Um zum Gemälde und Kasper zurückzukommen, dürfte inzwischen deutlich geworden sein, daß das Krokodil, so merkwürdig es ist, eine sehr wichtige Figur in der Show ist. Sollte es fehlen, wäre der größte Spaß dahin. Ich habe keine Ahnung, wie das Krokodil überhaupt in die Show kam, da wir in Mitteleuropa keine Krokodile haben und auch nie hatten. Es gibt aber noch viele faszinierende Lebewesen in unserer Fantasie, Drachen zum Beispiel, die es in der Realität der nicht gibt, da die Dinosaurier schon lange vor unseren Tagen ausgestorben waren.

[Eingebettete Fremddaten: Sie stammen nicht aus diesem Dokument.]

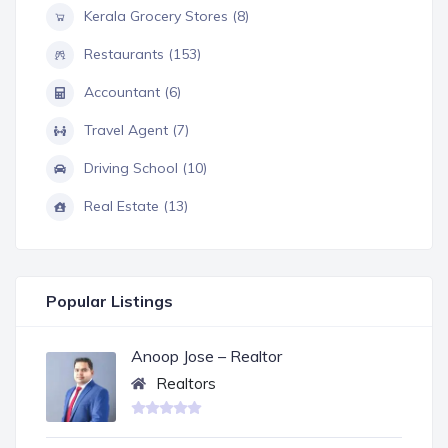
Kerala Grocery Stores (8)
Restaurants (153)
Accountant (6)
Travel Agent (7)
Driving School (10)
Real Estate (13)
Popular Listings
Anoop Jose – Realtor
Realtors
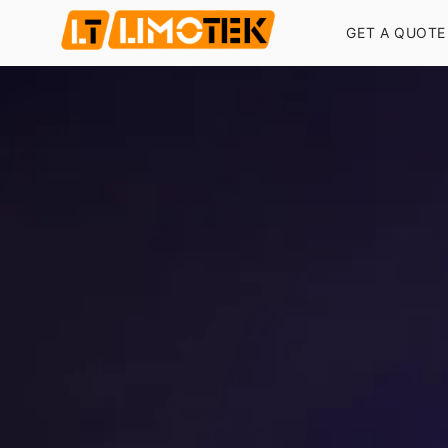
GET A QUOTE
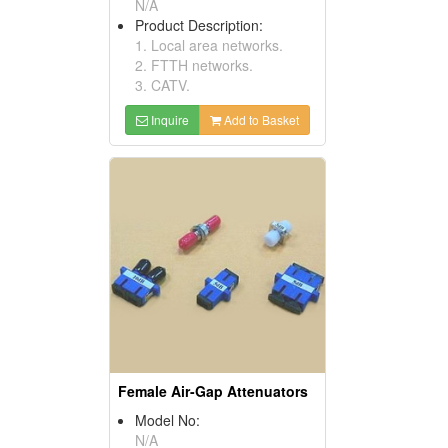
N/A
Product Description:
1. Local area networks.
2. FTTH networks.
3. CATV.
Inquire
Add to Basket
Female Air-Gap Attenuators
Model No:
N/A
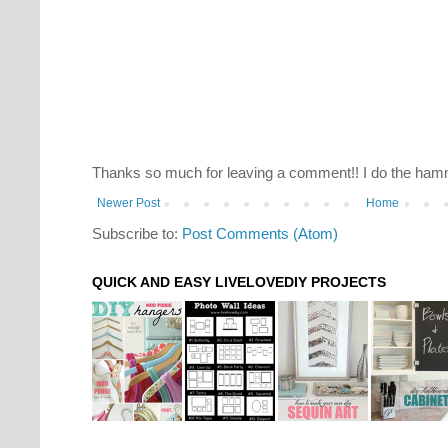
Thanks so much for leaving a comment!! I do the hamm
Newer Post
Home
Subscribe to:
Post Comments (Atom)
QUICK AND EASY LIVELOVEDIY PROJECTS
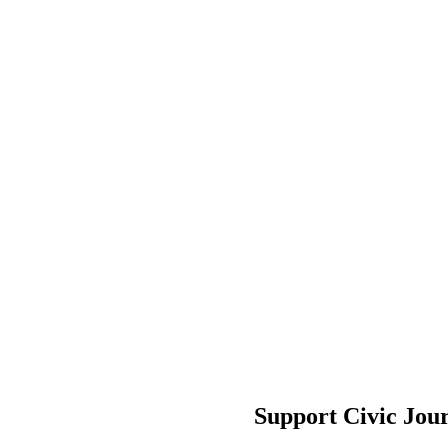
Support Civic Jou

Diese Figuren leben nicht nur in den Seelen der Europäer, sondern auf der ganzen Welt in jeder Kultur (ich benutze DragonDictate, dessen Logo ein chinesischer Drache ist). Sie spielen wichtige Rollen in der westlichen Zivilisation, und im Internet finden Sie Science-Fiction-Clubs und Fantasiebilder zuhauf, die Drachen und Ähnliches zeigen.

In diesem Gemälde ist das Krokodil ganz deutlich eine Handpuppe, ebenso wie der König und der Räuber. Alle drei sind extrem lebendig, und sie beziehen sich auf die Frau in der Mitte. Der König und der Räuber scheinen sie beide mit Kraft aufzuladen, und zwar über die Berührung. Die Frau ist offensichtlich eine Art Heldenfigur, wie man sie in den meisten meiner Bilder findet, männlich oder weiblich, wie in diesem Fall. Der Held ist oft nackt, womit er seine Schutzlosigkeit auf das Äußerste treibt. Das Haar entspricht dem Heiligenschein, beide heben die Person in der Mitte besonders heraus. Die Frau hat kein Problem damit, sich dieser Rolle zu stellen.

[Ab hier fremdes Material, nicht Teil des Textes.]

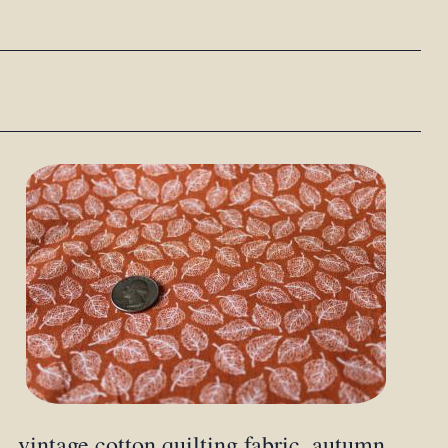
vintage cotton quilting fabric, autumn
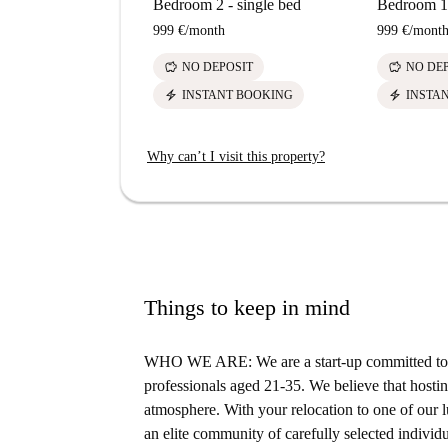
Bedroom 2 - single bed
Bedroom 1 
999 €
/
month
999 €
/
mont
savings
savings
NO DEPOSIT
NO DE
electric_bolt
electric_bolt
INSTANT BOOKING
INSTA
Why can’t I visit this property?
Things to keep in mind
WHO WE ARE: We are a start-up committed to s
professionals aged 21-35. We believe that hosting
atmosphere. With your relocation to one of our lu
an elite community of carefully selected individu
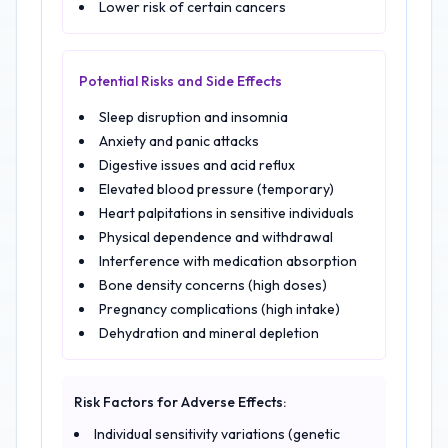
Lower risk of certain cancers
Potential Risks and Side Effects
Sleep disruption and insomnia
Anxiety and panic attacks
Digestive issues and acid reflux
Elevated blood pressure (temporary)
Heart palpitations in sensitive individuals
Physical dependence and withdrawal
Interference with medication absorption
Bone density concerns (high doses)
Pregnancy complications (high intake)
Dehydration and mineral depletion
Risk Factors for Adverse Effects:
Individual sensitivity variations (genetic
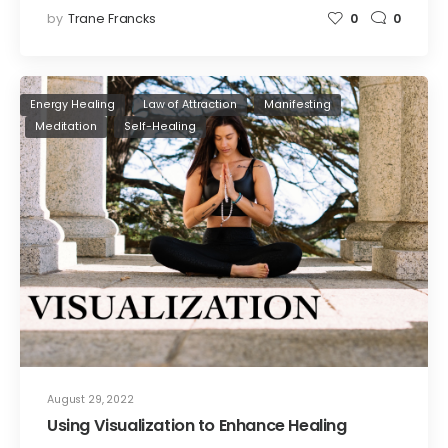
by
Trane Francks
0
0
Energy Healing
Law of Attraction
Manifesting
Meditation
Self-Healing
August 29, 2022
Using Visualization to Enhance Healing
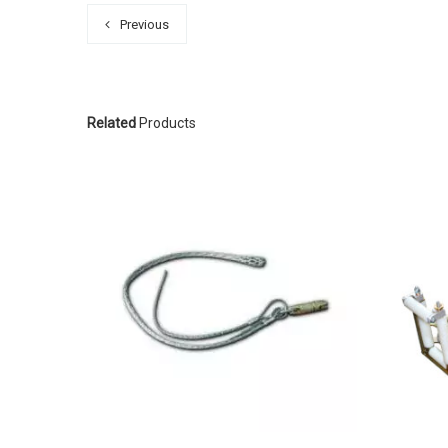
Previous
Related
Products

Beide Personen zur Rechten und zur Linken beziehen sich ebenfalls auf diese Frau. Sie scheinen sie anzusprechen und beide zeigen ihre Zähne, was in meinen Gemälden ziemlich selten vorkommt. Alle realen Personen sind ebenfalls voller Energie. Das Gemälde hat eine heitere Note und ist sogar komisch. Wenn Sie die Werke Nr. 291 und 292 vergleichen, werden Sie Ähnlichkeiten feststellen, obwohl die Unterschiede stärker ausfallen.

Zu diesem Gemälde gibt es eine nette Anekdote. Kurz nach der Fertigstellung hatte ich eine Ausstellung in Bonn, und das Gemälde wurde vor der Eröffnung aus der Ausstellung verkauft. Einige Jahre später wurde das Haus des Besitzers ausgeraubt, und er mußte seine Versicherung informieren. Die schickte einen Experten für Kunst, und als der einen Raum nach dem anderen inspizierte und eine Verbindungstür geöffnet wurde, rief der Fachmann: „Da hängt ja ein Stürenburg!“ Stellen Sie sich die Überraschung des Besitzers vor!

Der Fachmann war Freund einer anderen Kundin von mir, die eine Ausstellung mit meinen Werken in ihrem Haus veranstaltet hatte, um herauszufinden, ob sie eine Galerie eröffnen sollte (was sie später tat), wo er Bilder von mir gesehen hatte. Bei dieser Gelegenheit kaufte er eine kleine Skulptur für seinen Sohn zu dessen 18. Geburtstag. Er sah dieses Gemälde zum ersten Mal, erkannte es aber sofort als ein Werk von mir. So trafen sich ganz unerwartet zwei Liebhaber meiner Kunst.